The partnership’s liability for the imputed underpayment can be modified in several ways. Partnerships can request that the IRS use a lower rate to compute the imputed underpayment to the extent the partnership demonstrates to the IRS that adjustments are allocable to partners subject to a lower maximum tax rate than is applied by default. The partnership also can request that the IRS reduce the partnership’s liability for the imputed underpayment to the extent the partnership demonstrates affected partners capture adjustments on amended return filings or incorporate adjustments “pushed out” to such partners.
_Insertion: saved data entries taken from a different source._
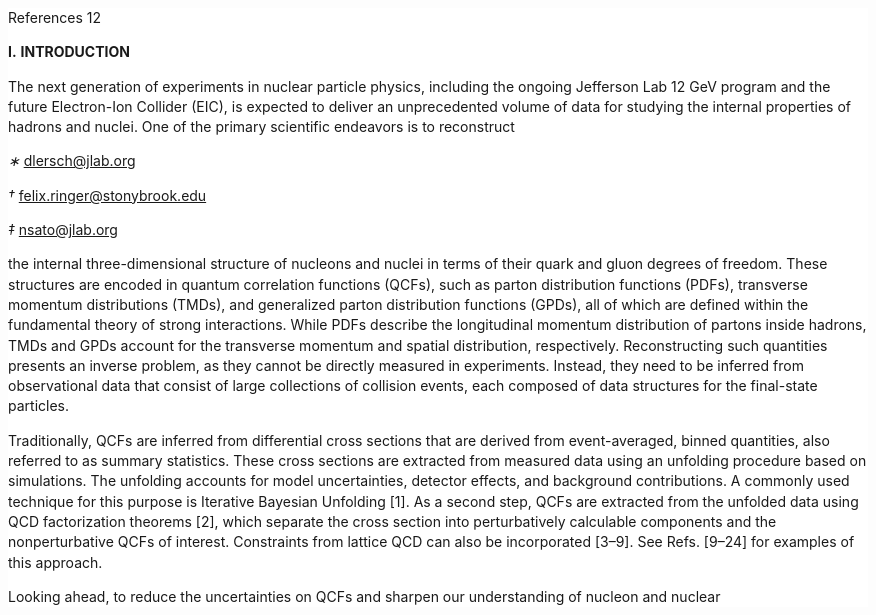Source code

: 
References 12


**I.** **INTRODUCTION**


The next generation of experiments in nuclear particle physics, including the ongoing Jefferson Lab 12 GeV
program and the future Electron-Ion Collider (EIC), is
expected to deliver an unprecedented volume of data for
studying the internal properties of hadrons and nuclei.
One of the primary scientific endeavors is to reconstruct


_∗_ [dlersch@jlab.org](mailto:dlersch@jlab.org)

_†_ [felix.ringer@stonybrook.edu](mailto:felix.ringer@stonybrook.edu)

_‡_ [nsato@jlab.org](mailto:nsato@jlab.org)



the internal three-dimensional structure of nucleons and
nuclei in terms of their quark and gluon degrees of freedom. These structures are encoded in quantum correlation functions (QCFs), such as parton distribution
functions (PDFs), transverse momentum distributions
(TMDs), and generalized parton distribution functions
(GPDs), all of which are defined within the fundamental theory of strong interactions. While PDFs describe
the longitudinal momentum distribution of partons inside hadrons, TMDs and GPDs account for the transverse momentum and spatial distribution, respectively.
Reconstructing such quantities presents an inverse problem, as they cannot be directly measured in experiments.
Instead, they need to be inferred from observational data
that consist of large collections of collision events, each
composed of data structures for the final-state particles.


Traditionally, QCFs are inferred from differential cross
sections that are derived from event-averaged, binned
quantities, also referred to as summary statistics. These
cross sections are extracted from measured data using an
unfolding procedure based on simulations. The unfolding accounts for model uncertainties, detector effects, and
background contributions. A commonly used technique
for this purpose is Iterative Bayesian Unfolding [1]. As a
second step, QCFs are extracted from the unfolded data
using QCD factorization theorems [2], which separate the
cross section into perturbatively calculable components
and the nonperturbative QCFs of interest. Constraints
from lattice QCD can also be incorporated [3–9]. See
Refs. [9–24] for examples of this approach.


Looking ahead, to reduce the uncertainties on QCFs
and sharpen our understanding of nucleon and nuclear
A partnership can elect to opt out of the new rules for a tax year if during that tax year it issues 100 or fewer Schedule K-1s, has only eligible partners at all times and meets the procedural requirements for making the election. An opt-out election subjects the partnership and the partners to separate audits of the partnership and each individual partner. Eligible partners for purposes of the opt-out election are any partners who are not themselves partnerships, trusts, disregarded entities, nominees and estates that do not belong to former partners. For partnerships with S corporation owners, the number of Schedule K-1s issued by the S corporation partner to its shareholders, in addition to the S corporation’s K-1, count toward the "100 or fewer Schedule K-1s" requirement.
The imputed underpayment paid by the partnership puts the economic burden of a prior year tax adjustment on the current partners of the partnership, regardless of whether the current partners are the same as the partners in the reviewed year. Certain modification strategies can be used, but they may disadvantage reviewed year partners in favor of the current partners or vice versa. Considering the level of authority that the partnership representative has to unilaterally make these choices with the IRS, the partnership agreement should specifically address these issues. Provisions in a revised partnership agreement can be used to document agreement among the partners for the pre-arranged plan to balance their competing interests and ensure the partnership representative will take the actions desired by the partners.